--- PASSAGE Enclosed Below ---

As I expected (and predicted) the hikoi protesting against the MCA bill is off to an underwhelming start. This is hardly unexpected given Maori concern is primarily focussed on the cost of living and the like. There is really an inherent intangibility in the notion of mana whenua. Some Maori, mainly urban Maori disconnected from their culture, find it difficult to capture and hold any depth of feeling towards such an issue. This is disappointing yet entirely understandable. To some extent Maori values, such as mana whenua, are a result of cultural conditioning as opposed to some sort of genetic hardwiring. With this is mind it is understandable that the hikoi is off to a slow start in Auckland.
Having said that it is reasonable to expect to see an increase in numbers as the hikoi passes through coastal rohe where tino rangatiratanga is strong. I do not expect the hikoi to surpass, in terms of size, the hikoi of 2004. I do expect to see a large increase in numbers though.

--- End of Enclosed PASSAGE ---
--- SUPPLIED MATERIAL Enclosed Below ---

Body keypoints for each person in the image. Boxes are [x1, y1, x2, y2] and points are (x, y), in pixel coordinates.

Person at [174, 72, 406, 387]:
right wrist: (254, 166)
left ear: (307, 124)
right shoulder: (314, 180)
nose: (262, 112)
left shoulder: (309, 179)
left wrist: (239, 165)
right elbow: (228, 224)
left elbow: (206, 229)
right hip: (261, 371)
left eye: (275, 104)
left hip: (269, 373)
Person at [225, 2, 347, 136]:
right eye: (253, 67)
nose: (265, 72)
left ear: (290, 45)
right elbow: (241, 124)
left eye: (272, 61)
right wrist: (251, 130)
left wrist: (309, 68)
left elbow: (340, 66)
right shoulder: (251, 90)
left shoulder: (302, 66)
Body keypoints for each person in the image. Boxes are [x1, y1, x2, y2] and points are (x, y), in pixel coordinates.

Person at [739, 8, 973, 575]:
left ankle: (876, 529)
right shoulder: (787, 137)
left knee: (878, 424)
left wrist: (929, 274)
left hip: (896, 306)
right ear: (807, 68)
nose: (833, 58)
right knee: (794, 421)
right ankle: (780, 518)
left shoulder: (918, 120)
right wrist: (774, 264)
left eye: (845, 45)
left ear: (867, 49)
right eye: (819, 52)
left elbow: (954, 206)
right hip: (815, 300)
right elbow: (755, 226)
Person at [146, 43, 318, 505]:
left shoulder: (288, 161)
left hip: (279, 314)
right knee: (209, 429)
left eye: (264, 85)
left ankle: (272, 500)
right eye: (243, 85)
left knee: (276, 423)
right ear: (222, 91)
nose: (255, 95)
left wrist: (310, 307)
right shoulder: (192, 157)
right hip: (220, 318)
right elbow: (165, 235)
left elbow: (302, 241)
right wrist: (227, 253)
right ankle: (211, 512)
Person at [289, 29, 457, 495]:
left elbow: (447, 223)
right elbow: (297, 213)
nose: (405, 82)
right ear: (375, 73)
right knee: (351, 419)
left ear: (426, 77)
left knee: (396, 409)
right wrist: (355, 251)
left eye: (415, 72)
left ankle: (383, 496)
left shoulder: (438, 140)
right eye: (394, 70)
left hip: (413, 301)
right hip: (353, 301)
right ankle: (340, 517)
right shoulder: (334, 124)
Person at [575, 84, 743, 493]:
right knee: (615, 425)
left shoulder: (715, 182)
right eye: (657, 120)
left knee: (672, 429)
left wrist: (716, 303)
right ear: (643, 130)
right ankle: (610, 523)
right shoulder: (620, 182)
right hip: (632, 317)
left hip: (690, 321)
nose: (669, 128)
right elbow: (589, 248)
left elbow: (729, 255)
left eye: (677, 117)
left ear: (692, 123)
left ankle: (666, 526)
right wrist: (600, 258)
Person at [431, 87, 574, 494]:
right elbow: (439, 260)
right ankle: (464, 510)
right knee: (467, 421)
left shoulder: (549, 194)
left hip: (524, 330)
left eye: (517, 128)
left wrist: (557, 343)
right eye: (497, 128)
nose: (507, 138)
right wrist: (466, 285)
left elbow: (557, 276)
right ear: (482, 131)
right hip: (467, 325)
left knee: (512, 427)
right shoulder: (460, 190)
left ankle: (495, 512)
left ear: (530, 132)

--- End of Enclosed SUPPLIED MATERIAL ---

TASK REQUIREMENTS:
**a)** Answer each question from the passage on the hikoi against the MCA bill.
(i) According to the passage, what is Maori concern primarily focused on?
(ii) Where does the writer expect numbers to rise as the hikoi proceeds?
(iii) Which earlier hikoi does the writer not expect this one to surpass in size?
**b)** State whether each statement agrees with the passage on the hikoi against the MCA bill, and quote the words that decide it.
(i) The writer expects this hikoi to be larger than the hikoi of 2004.
(ii) The writer presents Maori values such as mana whenua as, to some extent, a product of cultural conditioning.
(iii) The writer says the hikoi is off to a slow start in Wellington.
**c)** Pick up the passage on the hikoi against the MCA bill after its final sentence and carry it forward.

ANSWER LIST:
**a)**
(i) The cost of living and the like.
(ii) In coastal rohe where tino rangatiratanga is strong.
(iii) The hikoi of 2004.

**b)**
(i) No: "I do not expect the hikoi to surpass, in terms of size, the hikoi of 2004."
(ii) Yes: "To some extent Maori values, such as mana whenua, are a result of cultural conditioning as opposed to some sort of genetic hardwiring."
(iii) No: "it is understandable that the hikoi is off to a slow start in Auckland."

**c)**
One would think that given the huge rate of Maori unemployment, stagnant wages, the rise in GST and tax cuts for the rich that Maori would be hitting the streets in their tens of thousands. Though as we can see this is not occurring. I think this is not occurring because the MCA bill is the wrong issue. As I said many Maori find it hard to connect with the issue, but more importantly most Maori who protested against the Foreshore and Seabed confiscation of 2004 are now members of the Maori Party. This is their bill so naturally they are not going to oppose it.
I look forward to meeting the hikoi in Wellington and I can’t wait to see the Maori Party, and Labour for that matter, react to it. Something tells me the Greens will be the only ones who show up on the day.
As an aside Tim Selwyn has done some outstanding work re the MCA bill. See Tumeke.